Eden of the inhuman

たなかし

プロローグ 「ヒトガタ」

「今月だけでもう八人目です」


 捜査官らしき人物は、繁華街の路地裏で屈み込み、手に持った懐中電灯で血だまりを照らす。


「うわ……」


 照らされたそれを見た別の者は、思わず口を抑える。


「ガイシャは?」

「損傷が激しくて、性別もちょっと……。すぐに鑑識を――」

「いや、急がせなくていい。遺体がまだ新しい。却って危険だろう」


 原型を留めない「人だった物」に手を当てながら、中年の男性は言った。長身でやや細身ではあるものの、服の上からでも引き締まった筋肉質の体格が分かる。そして短めにセットされた髪に、きれいに着こなすスーツは、彼の品の良さを感じさせる。中年と言うよりは紳士と言う表現のほうが似合いそうだ。


「『ヒトガタ』ですかね? 広報にはやっぱり――」

「殺人事件でいい。下手に混乱を招かせる必要はない」

「了解しまし――」


 その紳士に敬礼をしようとした彼が言葉を終えないうちに、その頭は切り落とされた。


「牧田⁉」

「わぁぁぁぁ⁉」

「……」


 それを見た二人は驚きを隠さず、大声を出す。一人だけ、紳士の真横にずっと立ったままの小柄の若い男だけは、落ち着きなのか、恐怖によるものなのか、黙ったまま微動だにしない。


「おぉ、おぉ。美味そうなご馳走、まだある」


 突然聞こえる、その奇妙な声のほうへ視線を向ける。「牧田」と呼ばれた男の真後ろの壁に、何者かの姿が見える。
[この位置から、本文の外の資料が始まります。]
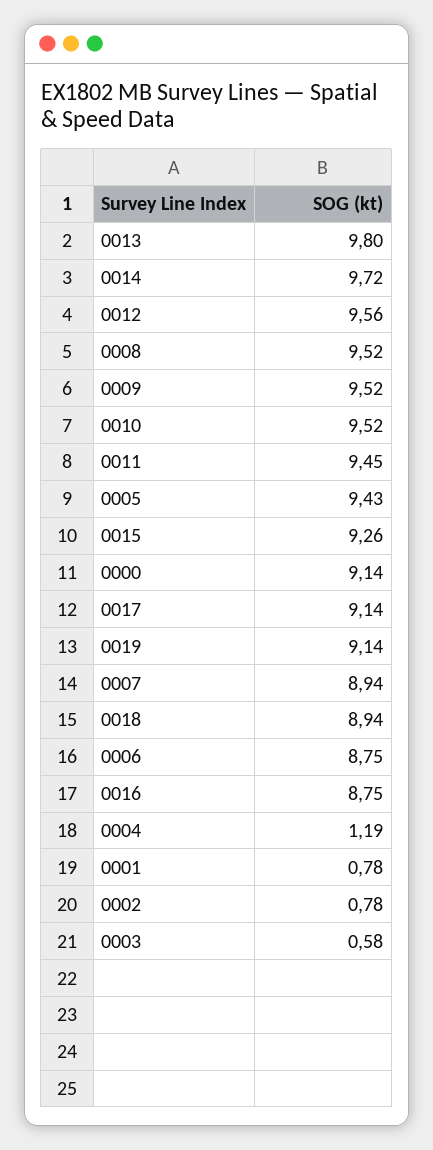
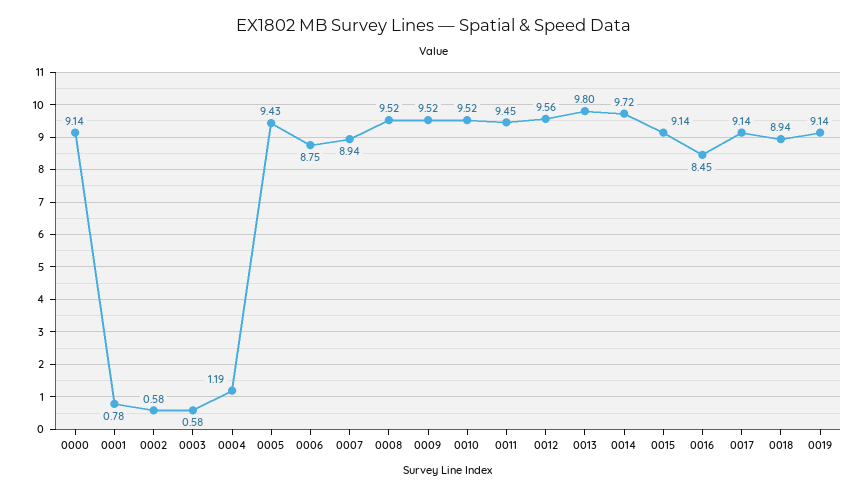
  {
    "0013": 9.8,
    "0014": 9.72,
    "0012": 9.56,
    "0008": 9.52,
    "0009": 9.52,
    "0010": 9.52,
    "0011": 9.45,
    "0005": 9.43,
-   "0015": 9.26,
+   "0015": 9.14,
    "0000": 9.14,
    "0017": 9.14,
    "0019": 9.14,
    "0007": 8.94,
    "0018": 8.94,
    "0006": 8.75,
-   "0016": 8.75,
+   "0016": 8.45,
    "0004": 1.19,
    "0001": 0.78,
-   "0002": 0.78,
+   "0002": 0.58,
    "0003": 0.58
  }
 建物の壁に逆さに張り付いた異形の人物は、地面に届きそうな長さの細長い舌を動かしながら、三人を見て言った。


「岡島、下がっていろ!」

「し……しかし……」

「命令だ!」


 紳士が声を荒らげると、部下らしき男は指示に従い大きく後退する。

 その容姿、行動、言葉使い。どれを取ってもそれは「人間のような何か」にしか見えない。


「おぉまぁえぇ。頂き、ます!」


 たどたどしい言葉を発し、壁から勢いよく紳士に飛び掛かる。




「……う、ぅぅ。うぐぁぁぁ」


 勝負は一瞬だった。頭を真っ二つに割られた人のような物は、長い舌をだらしなく垂らしたまま絶命する。

 それまで全く動かなかった小柄な若い男が、長舌が紳士に飛びつくより先に、それに切りかかったのだ。


「岡島、鑑識を頼む」

「はい!」


 若い男は手に持った剣のようなものにネクタイを巻き付ける。瞬く間にそれはタイピンに戻り、何事もなかったようにまたネクタイを留め、元の役割に徹する。


「佐野、感謝する」


 紳士は若い男に礼を言うと、佐野と呼ばれた男は言葉の代わりに、にっこりと首を縦に振って返事をする。

 それを確認すると、紳士は胸ポケットから携帯を出して電話を掛ける。


「あぁ。今月も帰れそうにない。すまないな」




 都心では昨今、世間を騒がす事件が起きている。連続猟奇殺人事件。犯人は複数と思われるが、実際にいかほどいるのか、誰も把握していない。

 だが、ただ一つ分かっていることがある。

 それは人間であって人間でない、と。